Testing, she adjusted again, this time letting her back settle more fully against his chest. His muscles tensed beneath her, rigid as iron, and his grip on the reins seemed to tighten until his knuckles went white.
Curious now, emboldened by some reckless impulse, she let her head tip back slightly as if admiring the sky. Her hair brushed against his jaw, and she heard the sharp intake of breath near her ear.
"Ye ride well," she observed, keeping her voice steady even as awareness prickled along her spine. "Better than most men I've kent."
His response came a beat too slow, his voice rougher than before. "I've been ridin' since I could walk. Me faither put me on a horse before I could properly talk."
"That sounds dangerous."
"It was." She felt rather than saw his smile. Felt it in the way his chest expanded against her shoulders, in the subtle shift of his jaw near her temple. "Me maither told me she nearly had an apoplexy the first time. But me faither insisted. Said a Highland laird needed tae be one with his horse."
"And are ye? One with yer horse?"
"Ask him." Tòrr patted the stallion's neck, and Liliane noticed his other hand had shifted lower on her waist, his thumb restingjust above her hip bone. Whether he realized it or not, she couldn't tell, but one thing was clear. She was struggling to keep her racing heart steady.
They rode higher into the hills, following a narrow path that wound through stands of pine and birch. Liliane found herself hyperaware of every place their bodies touched, of the warmth radiating from him, of the careful control in his breathing that suggested he was fighting the same awareness.
When the path narrowed further and the horse stumbled slightly over loose stones, Tòrr pulled her closer, steadying her. This time there was no mistaking the deliberateness of it, or the way his fingers flexed against her ribs before he loosened his hold.
I should pull away, should put distance between us.
Instead, she found herself relaxing into him despite her intentions, lulled by the steady rhythm and the warmth of Tòrr's body at her back—and by the knowledge that whatever that pull was between them, she wasn't the only one feeling it.
"There," he said finally, his voice still carrying that rough edge as he guided the horse around a final bend.
Liliane's breath caught.
They'd emerged onto a cliff edge that overlooked a massive loch, its surface gleaming like hammered silver in the morning sun. Beyond it, mountains rose in layers of blue and purple,their peaks still touched with snow. Forest stretched in every direction, broken only by the occasional croft or village.
"It's bonnie," she whispered.
"Aye." Tòrr dismounted and reached up to help her down. "This is MacDonald land. All of it, as far as ye can see tae the west and north."

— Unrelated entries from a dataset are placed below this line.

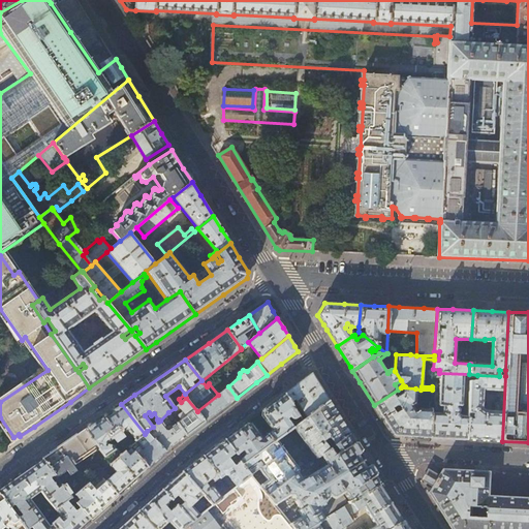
[(297,384),(284,394),(292,406),(297,403),(306,417),(329,401),(322,390),(311,373),(303,380),(297,384)]
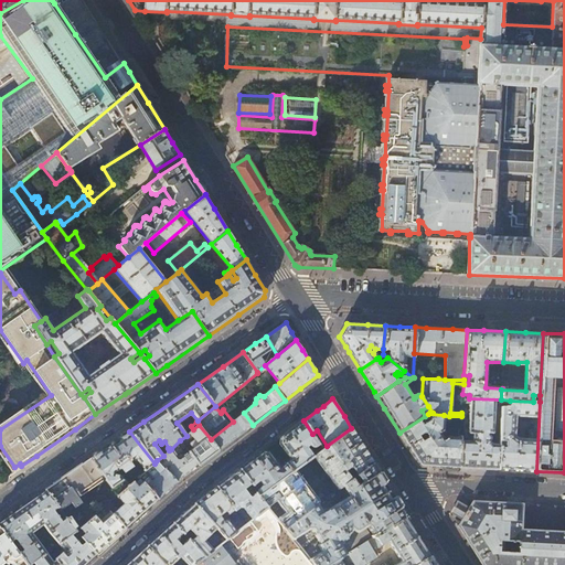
[(501,400),(469,398),(462,398),(462,403),(469,403),(468,433),(469,434),(473,434),(473,440),(460,440),(459,468),(480,469),(498,470),(499,444),(491,444),(488,440),(489,438),(489,436),(489,435),(489,434),(488,433),(491,433),(492,432),(493,404),(501,404),(501,400)]
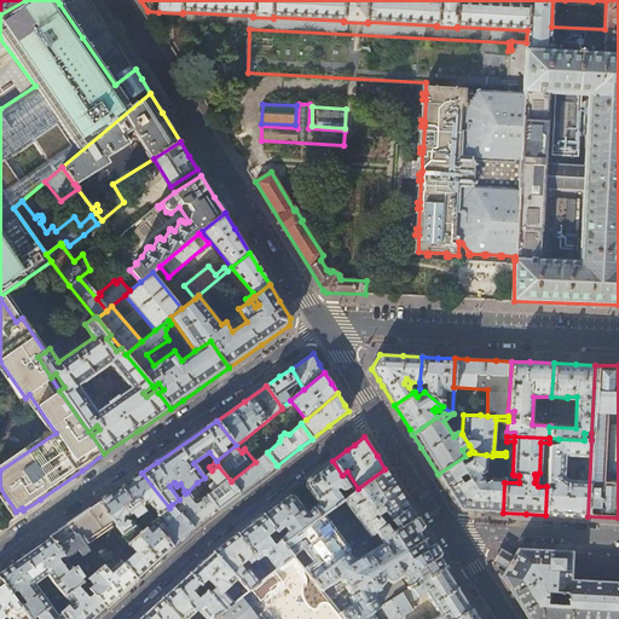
[(551,446),(550,447),(549,447),(547,486),(545,515),(567,515),(588,516),(591,440),(584,440),(559,439),(557,444),(556,445),(555,444),(554,444),(553,444),(553,445),(551,446)]
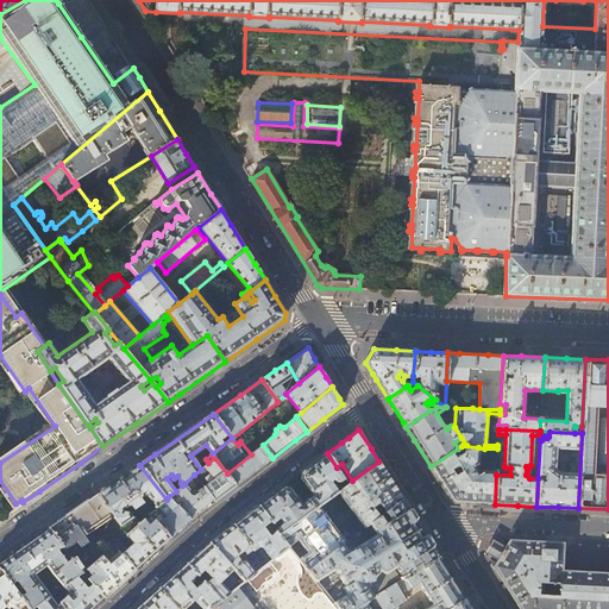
[(246,477),(272,458),(263,445),(251,454),(227,473),(236,485),(246,477)]
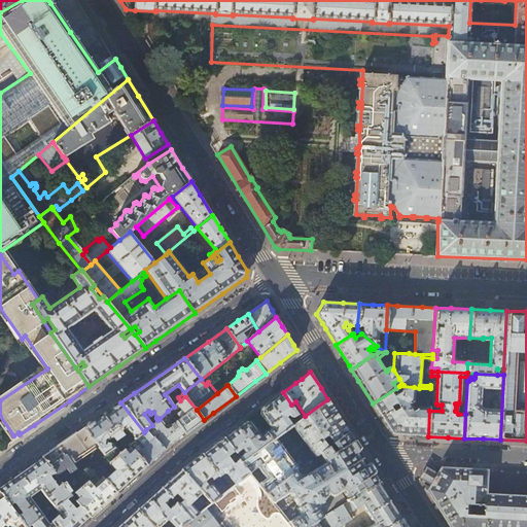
[(413,401),(414,387),(399,386),(396,388),(373,403),(382,419),(385,423),(392,434),(403,435),(414,435),(428,436),(429,411),(429,408),(417,408),(413,410),(410,403),(413,401)]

She turned slowly, taking it all in. "I never kenned the Highlands could look like this."
"Like what?"
"Like somethin’ worth fightin’ fer."
His hand had remained around her waist, she realized. They stood close enough that she could see the flecks of darker green in his eyes.
"It is worth fightin’ fer," he said quietly. "Every inch of it. Fer every person who calls it home."

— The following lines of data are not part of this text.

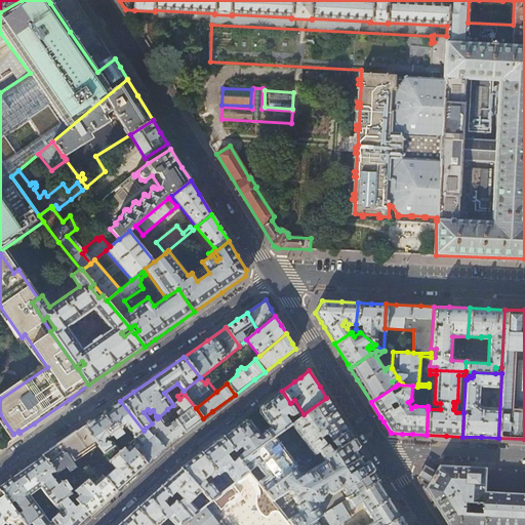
[(290,403),(282,391),(273,398),(260,407),(259,412),(271,427),(265,431),(271,439),(272,438),(290,425),(285,415),(287,413),(288,414),(289,414),(289,415),(290,415),(291,415),(293,415),(294,414),(296,413),(290,403)]
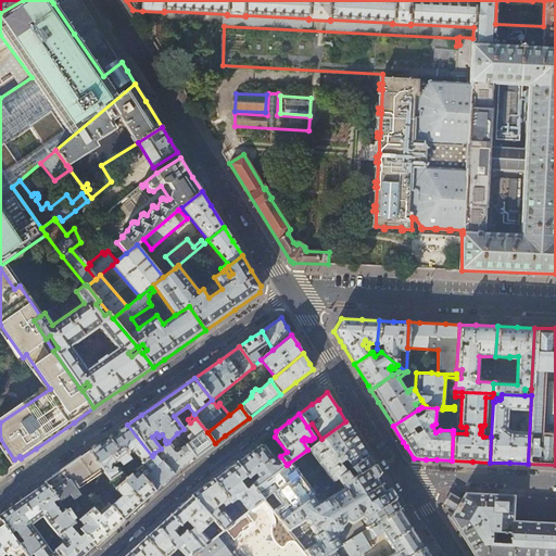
[(215,443),(207,432),(196,418),(190,422),(187,426),(192,433),(188,436),(188,438),(190,441),(186,445),(196,458),(202,453),(215,443)]
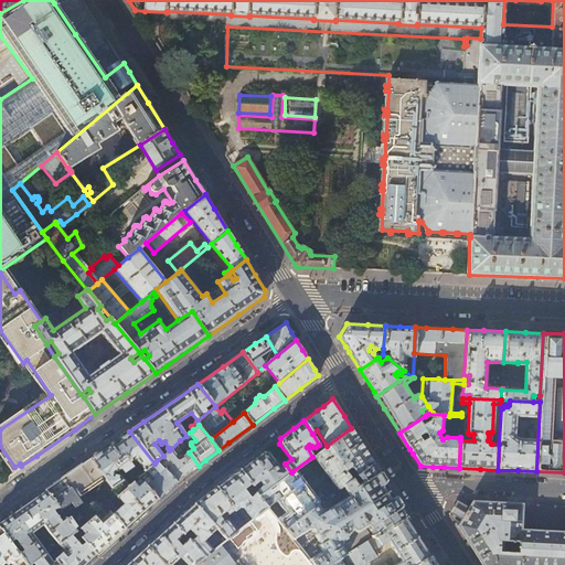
[(365,451),(351,428),(327,446),(313,456),(338,490),(340,489),(352,479),(356,476),(373,464),(365,451)]
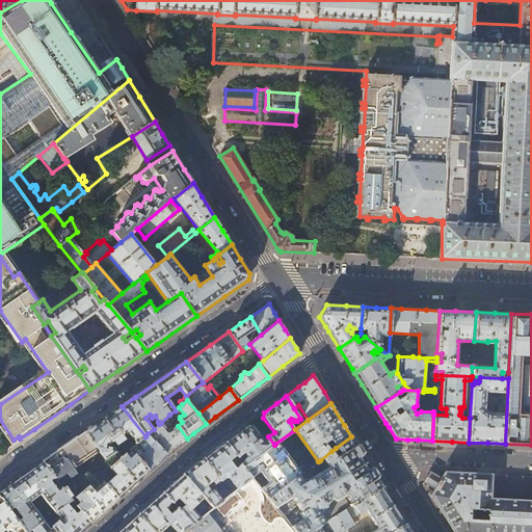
[(101,421),(85,431),(100,451),(110,467),(121,457),(116,451),(115,451),(112,448),(108,447),(108,445),(110,445),(114,442),(115,444),(117,444),(124,440),(124,437),(123,435),(126,433),(129,433),(136,444),(137,443),(142,439),(145,436),(122,406),(101,421)]
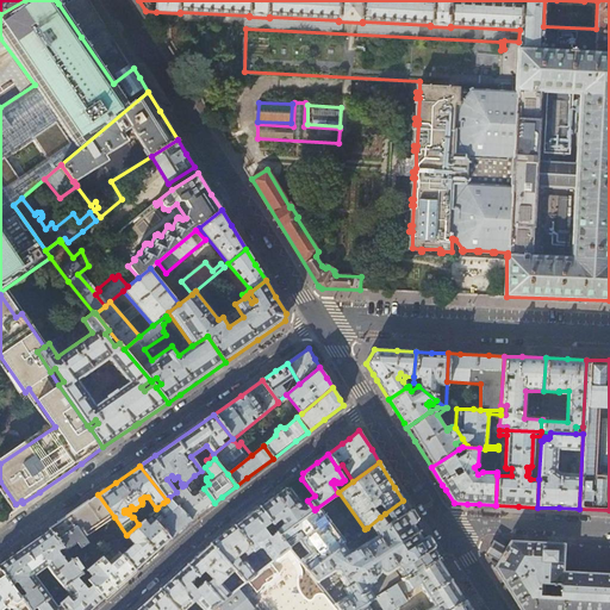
[(194,475),(185,485),(182,486),(176,492),(169,497),(191,521),(203,512),(215,503),(204,489),(194,475)]
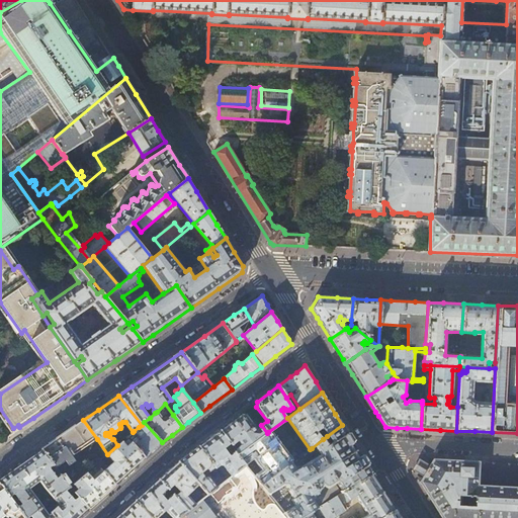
[(241,414),(220,430),(230,443),(231,445),(237,440),(240,445),(234,452),(237,455),(267,433),(261,425),(257,428),(246,415),(241,414)]
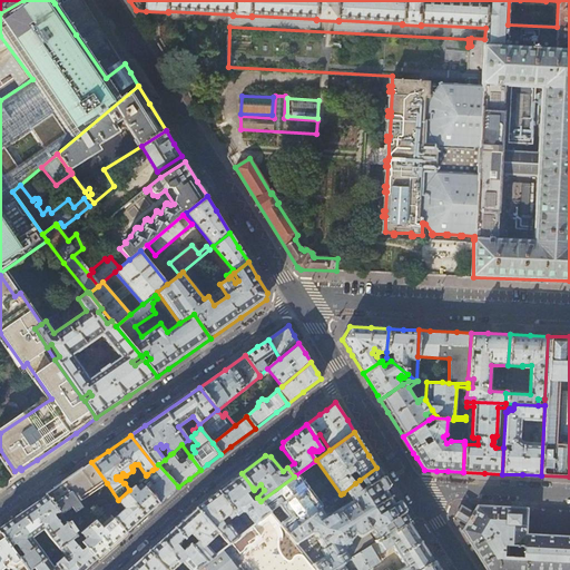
[(79,502),(107,483),(91,462),(67,479),(46,494),(64,518),(67,522),(77,537),(80,533),(92,522),(79,502)]
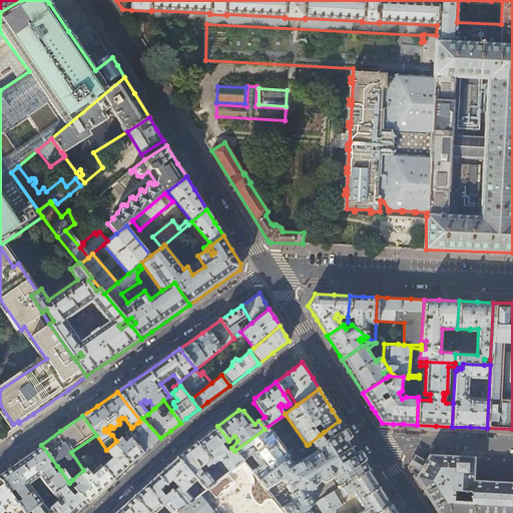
[(160,438),(142,418),(140,421),(137,423),(141,428),(140,429),(136,432),(134,429),(132,427),(131,428),(129,430),(125,433),(129,438),(143,453),(152,445),(160,438)]
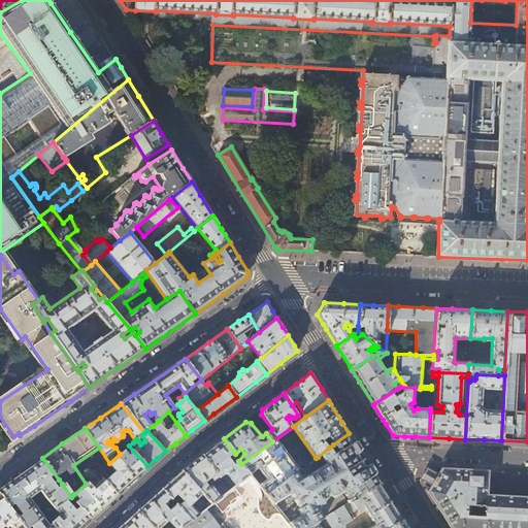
[(357,446),(349,433),(333,444),(337,451),(333,454),(329,448),(318,457),(319,459),(322,456),(325,461),(306,474),(306,476),(307,479),(305,481),(303,477),(301,480),(297,471),(266,494),(274,504),(288,495),(292,496),(298,509),(297,510),(297,512),(299,517),(289,522),(294,527),(307,527),(380,483),(373,471),(357,446)]
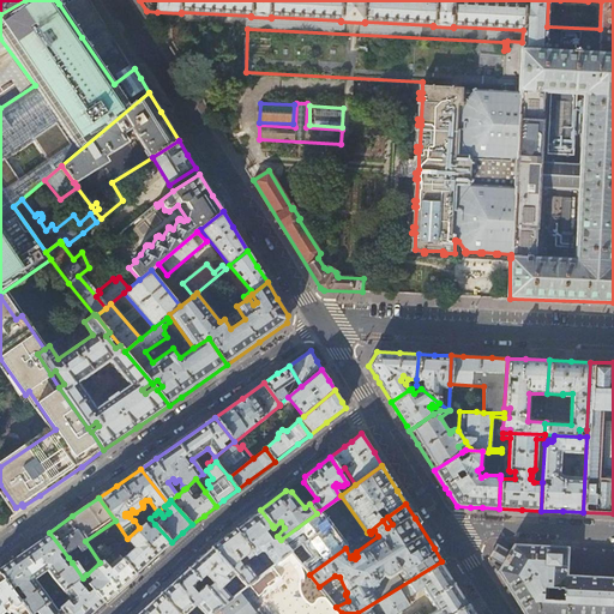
[(150,518),(155,515),(151,510),(140,519),(144,524),(150,518)]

"Is that why ye bid fer me? Tae protect this?"
"Partly. Aye." He released her and moved to the cliff edge, staring out over the loch. "Ross bid fer ye, and if he had won, yer faither would have had access tae his trade routes,thereby strangling our own. That would have given the Pact and Campbell too much control over the western approaches."

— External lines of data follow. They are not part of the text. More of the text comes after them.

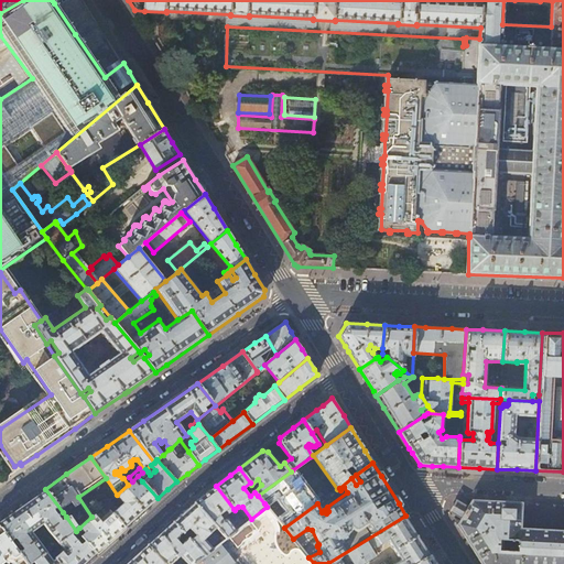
[(317,503),(292,470),(291,472),(258,496),(264,503),(275,496),(288,512),(278,520),(284,528),(317,503)]
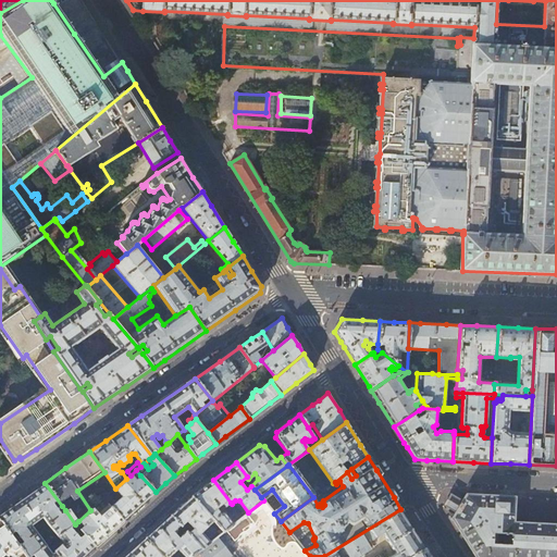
[(131,475),(126,479),(115,489),(122,497),(111,507),(124,521),(144,503),(156,492),(140,475),(135,480),(131,475)]
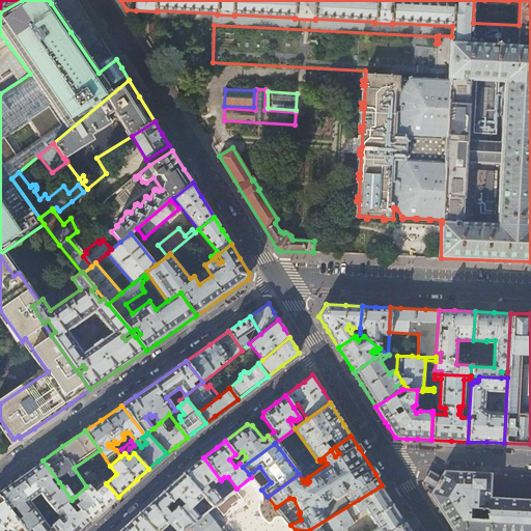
[(193,465),(183,473),(213,507),(222,500),(214,490),(211,488),(210,486),(214,483),(215,483),(220,479),(203,457),(193,465)]
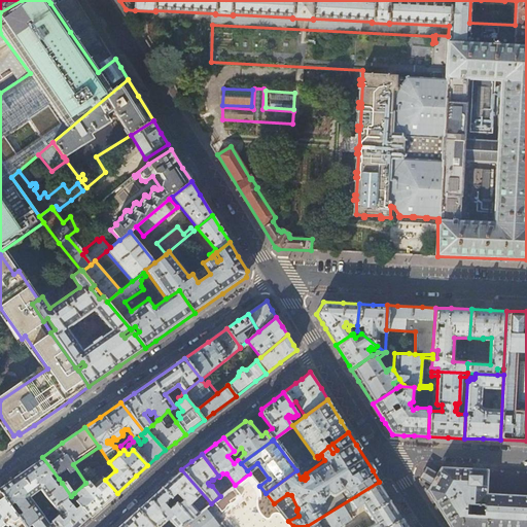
[(55,482),(59,479),(42,457),(32,463),(0,486),(0,492),(25,526),(27,526),(43,516),(30,497),(40,489),(47,499),(55,507),(71,496),(62,483),(57,486),(55,482)]
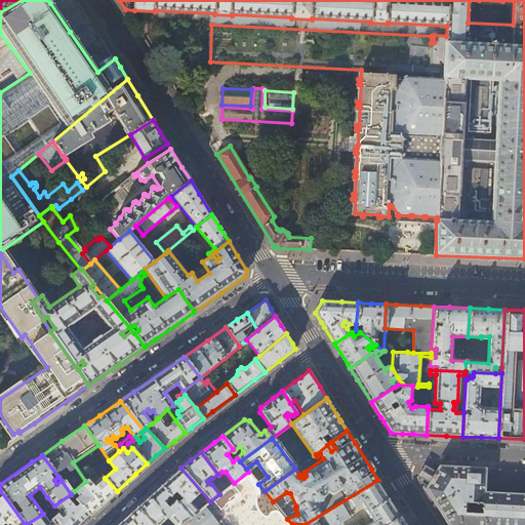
[(524,524),(524,470),(502,469),(448,467),(423,465),(420,471),(417,476),(426,488),(430,495),(448,524),(524,524)]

"So I was a strategic acquisition."
"Ye were a necessity." He turned to face her. "But that daesnae mean I'm nae tryin’ tae make it more than that."
"More than what?"
"More than just politics and duty." He gestured to the landscape. "This is what I'm offerin’ ye, Liliane. A place in somethin’ larger than either of us. A chance tae be part of protectin’ somethin’ that matters."
"By marryin a man I dinnae love? By givin’ up everythin’ I wanted?"
"What did ye want?" The question was genuine, not mocking. "Before all this. What did ye dream about?"